Christmas Trees: Real or Fake?
November 29th, 2016
I know it’s tempting… those artificial or “permanent” Christmas trees are less work and look a lot nicer these days than the original ones, which were modeled (I’m serious) after toilet brushes.
Many of these trees come with lights already strung. You just fold out the branches, hang a few ornaments, and you’re good to go.
No wonder so many people have gone this route instead of the old-fashioned tradition of decorating a cut real tree – or better yet, going out to a tree farm and cutting your own.
That’s what we always did when our kids were little. Picking out, cutting down, and decorating the Christmas tree wasn’t just one more chore on the December to-do list. It was a family event, and frankly, one I miss now that the kids are grown and gone.
Bringing the box down from the attic just doesn’t have the same appeal to me.
But beyond the sentimentality, there are plenty of other reasons why I come down on the “real” side of the “real vs. fake” debate.
One concern I hear about going real is that it’s environmentally insensitive to cut down evergreen trees. “Aren’t you killing a living thing in the name of decoration?” the thought goes.
Yes, you’re cutting down and therefore killing a live tree, but the truth is, that tree wouldn’t have been there in the first place if there weren’t a demand for cut Christmas trees.

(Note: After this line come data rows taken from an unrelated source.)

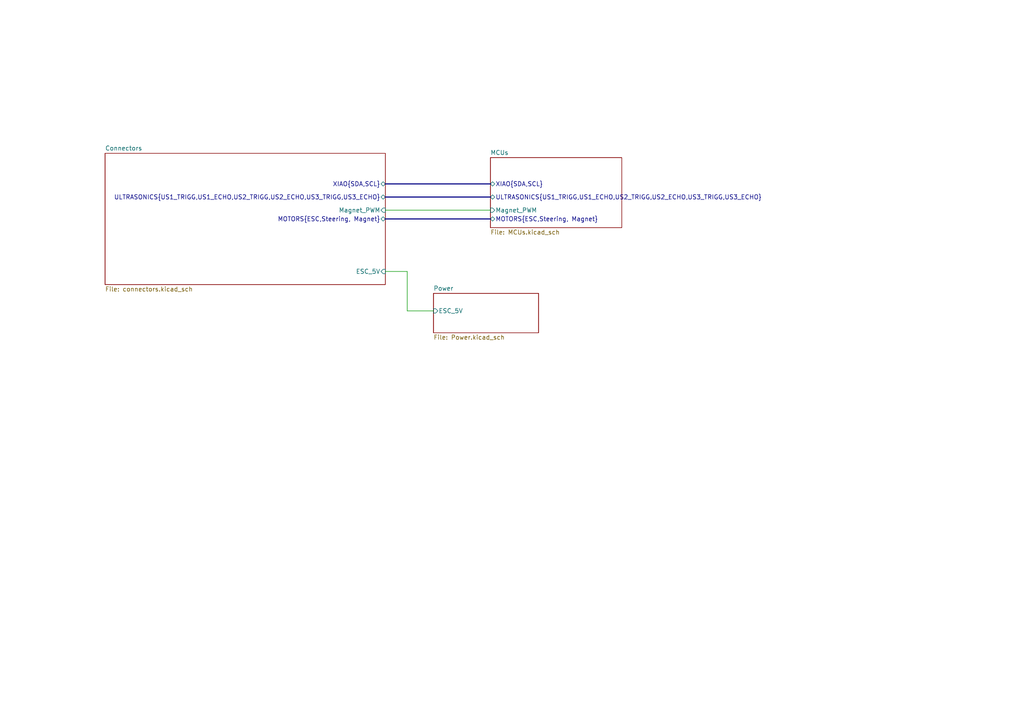
<source format=kicad_sch>
(kicad_sch
	(version 20231120)
	(generator "eeschema")
	(generator_version "8.0")
	(uuid "26e2939b-86bf-449d-bb10-5d375a1d0286")
	(paper "A4")
	(lib_symbols)
	(wire
		(pts
			(xy 118.11 90.17) (xy 125.73 90.17)
		)
		(stroke
			(width 0)
			(type default)
		)
		(uuid "1ca68923-7313-4667-9805-c0e5f7eb75c7")
	)
	(bus
		(pts
			(xy 111.76 53.34) (xy 142.24 53.34)
		)
		(stroke
			(width 0)
			(type default)
		)
		(uuid "55ed041b-8103-470f-b34f-5fd3a2a9f146")
	)
	(bus
		(pts
			(xy 111.76 57.15) (xy 142.24 57.15)
		)
		(stroke
			(width 0)
			(type default)
		)
		(uuid "67ad5a39-0dc8-4c07-a149-1f299cb9c31a")
	)
	(bus
		(pts
			(xy 111.76 63.5) (xy 142.24 63.5)
		)
		(stroke
			(width 0)
			(type default)
		)
		(uuid "a1e0269f-ecce-40fb-9297-ce48d04abf81")
	)
	(wire
		(pts
			(xy 111.76 60.96) (xy 142.24 60.96)
		)
		(stroke
			(width 0)
			(type default)
		)
		(uuid "d1e42859-0c29-4b84-8a48-a3c34c6f6bdd")
	)
	(wire
		(pts
			(xy 111.76 78.74) (xy 118.11 78.74)
		)
		(stroke
			(width 0)
			(type default)
		)
		(uuid "dcf93487-856c-4503-a254-292bb9946264")
	)
	(wire
		(pts
			(xy 118.11 78.74) (xy 118.11 90.17)
		)
		(stroke
			(width 0)
			(type default)
		)
		(uuid "fceaec25-7b29-4840-a205-6ca9705f4658")
	)
	(sheet
		(at 30.48 44.45)
		(size 81.28 38.1)
		(fields_autoplaced yes)
		(stroke
			(width 0.1524)
			(type solid)
		)
		(fill
			(color 0 0 0 0.0000)
		)
		(uuid "7ba70076-6a38-444c-89f2-ef9f768a9f04")
		(property "Sheetname" "Connectors"
			(at 30.48 43.7384 0)
			(effects
				(font
					(size 1.27 1.27)
				)
				(justify left bottom)
			)
		)
		(property "Sheetfile" "connectors.kicad_sch"
			(at 30.48 83.1346 0)
			(effects
				(font
					(size 1.27 1.27)
				)
				(justify left top)
			)
		)
		(pin "ESC_5V" input
			(at 111.76 78.74 0)
			(effects
				(font
					(size 1.27 1.27)
				)
				(justify right)
			)
			(uuid "2fc4a972-8601-4ed8-9d83-4cf13915230d")
		)
		(pin "ULTRASONICS{US1_TRIGG,US1_ECHO,US2_TRIGG,US2_ECHO,US3_TRIGG,US3_ECHO}"
			bidirectional
			(at 111.76 57.15 0
			)
			(effects
				(font
					(size 1.27 1.27)
				)
				(justify right)
			)
			(uuid "62980f59-bdd3-404c-9261-b242575f2fac")
		)
		(pin "Magnet_PWM" input
			(at 111.76 60.96 0)
			(effects
				(font
					(size 1.27 1.27)
				)
				(justify right)
			)
			(uuid "87d0428d-a5de-4c1a-8c13-2ef507f56b4a")
		)
		(pin "MOTORS{ESC,Steering, Magnet}" bidirectional
			(at 111.76 63.5 0)
			(effects
				(font
					(size 1.27 1.27)
				)
				(justify right)
			)
			(uuid "ffac8b34-65a0-40e5-8b25-dcb34ae6b154")
		)
		(pin "XIAO{SDA,SCL}" bidirectional
			(at 111.76 53.34 0)
			(effects
				(font
					(size 1.27 1.27)
				)
				(justify right)
			)
			(uuid "65b0d629-286c-41b6-b632-6611f436c446")
		)
		(instances
			(project "interconnect"
				(path "/26e2939b-86bf-449d-bb10-5d375a1d0286"
					(page "2")
				)
			)
		)
	)
	(sheet
		(at 142.24 45.72)
		(size 38.1 20.32)
		(fields_autoplaced yes)
		(stroke
			(width 0.1524)
			(type solid)
		)
		(fill
			(color 0 0 0 0.0000)
		)
		(uuid "9e0e364e-1f66-47e1-b094-b84547c4ad5a")
		(property "Sheetname" "MCUs"
			(at 142.24 45.0084 0)
			(effects
				(font
					(size 1.27 1.27)
				)
				(justify left bottom)
			)
		)
		(property "Sheetfile" "MCUs.kicad_sch"
			(at 142.24 66.6246 0)
			(effects
				(font
					(size 1.27 1.27)
				)
				(justify left top)
			)
		)
		(pin "MOTORS{ESC,Steering, Magnet}" bidirectional
			(at 142.24 63.5 180)
			(effects
				(font
					(size 1.27 1.27)
				)
				(justify left)
			)
			(uuid "3299551f-b002-4b34-b877-6e8badd0217f")
		)
		(pin "Magnet_PWM" input
			(at 142.24 60.96 180)
			(effects
				(font
					(size 1.27 1.27)
				)
				(justify left)
			)
			(uuid "fc48694c-f3cf-4769-9f34-c532ebe4f2ae")
		)
		(pin "ULTRASONICS{US1_TRIGG,US1_ECHO,US2_TRIGG,US2_ECHO,US3_TRIGG,US3_ECHO}"
			bidirectional
			(at 142.24 57.15 180
			)
			(effects
				(font
					(size 1.27 1.27)
				)
				(justify left)
			)
			(uuid "78f9ae66-94ac-41c0-81be-be19ee87cac8")
		)
		(pin "XIAO{SDA,SCL}" bidirectional
			(at 142.24 53.34 180)
			(effects
				(font
					(size 1.27 1.27)
				)
				(justify left)
			)
			(uuid "a183dbc0-d73f-446d-8872-e4814d76b884")
		)
		(instances
			(project "interconnect"
				(path "/26e2939b-86bf-449d-bb10-5d375a1d0286"
					(page "3")
				)
			)
		)
	)
	(sheet
		(at 125.73 85.09)
		(size 30.48 11.43)
		(fields_autoplaced yes)
		(stroke
			(width 0.1524)
			(type solid)
		)
		(fill
			(color 0 0 0 0.0000)
		)
		(uuid "e821f667-bdda-44df-8166-1c8bebd43734")
		(property "Sheetname" "Power"
			(at 125.73 84.3784 0)
			(effects
				(font
					(size 1.27 1.27)
				)
				(justify left bottom)
			)
		)
		(property "Sheetfile" "Power.kicad_sch"
			(at 125.73 97.1046 0)
			(effects
				(font
					(size 1.27 1.27)
				)
				(justify left top)
			)
		)
		(pin "ESC_5V" input
			(at 125.73 90.17 180)
			(effects
				(font
					(size 1.27 1.27)
				)
				(justify left)
			)
			(uuid "7f78f11f-45f0-4ca2-b19d-640086e3e93c")
		)
		(instances
			(project "interconnect"
				(path "/26e2939b-86bf-449d-bb10-5d375a1d0286"
					(page "4")
				)
			)
		)
	)
	(sheet_instances
		(path "/"
			(page "1")
		)
	)
)

</source>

Christmas trees are grown as crops. They’re planted by tree farmers – to the tune of 40 million new ones per year – specifically because people want them for holiday use.
Without that demand, those 40 million Douglas firs, Fraser firs, Scotch pine and blue spruce wouldn’t have been planted.
Except for permit-only cuts in some national forests for fire-break creation, hardly anyone is going out into the woods to cut down a wild evergreen.
It’s a little like saying it’s environmentally unfriendly to eat corn because corn plants are killed in the process.
I’ve talked to Penn State horticulture professor and Christmas-tree expert Dr. Ricky Bates about this, which he calls a “silly debate” that just doesn’t seem to go away.
He points out that the Christmas trees currently growing on U.S. tree farms “provide the daily oxygen requirements for millions of people.” They also reduce soil erosion, create habitat for wildlife and sequester carbon, he adds.
An acre of evergreens produces enough oxygen for 18 people every day, and each tree absorbs a ton of carbon dioxide in its lifetime, according to Earth911, a national environmental-services company.
When this year’s trees are cut, tree farmers replant the fields with new ones.
If everyone switched to fake trees, those farmers either would have to switch to some other crop or go out of business. Or maybe more likely, sell the land for another housing development or strip mall.
These days, most cut trees are recycled into mulch after Christmas. Mine never even leaves my property. I use cut branches to insulate rose bushes in January and February before chipping them into my own mulch in spring.
True, pesticides and gas-burning equipment are used in growing and harvesting trees, so it’s not a zero-impact operation. But on the whole, Christmas-tree-growing is far more of an environmental plus than a negative.
Going the artificial route may sound like you’re “saving a tree,” but you’re instead buying a petroleum-based product (usually polyvinyl chloride) that’s made in a factory – most often in China – and then shipped thousands of miles to stores. After a typical lifespan of 6 to 9 years, artificial trees end up in landfills.
Besides the environmental edge, real trees offer the benefit of buying local.
A majority of the cut trees sold in area stores and stands were grown in Pennsylvania by Pennsylvania farmers. And Pennsylvania is one of the leading Christmas-tree producers in the nation, usually ranking around second in the number of Christmas-tree farms and fourth in the number of Christmas trees cut each year, according to the Harrisburg-based Pennsylvania Christmas Tree Growers Association.
Nationwide, it’s a $1 billion annual industry that involves an estimated 100,000 people, ranging from farmers to retailers to Scouts on the corner lot.
Personally, I’d rather support that than a foreign-made plastic product from a box store.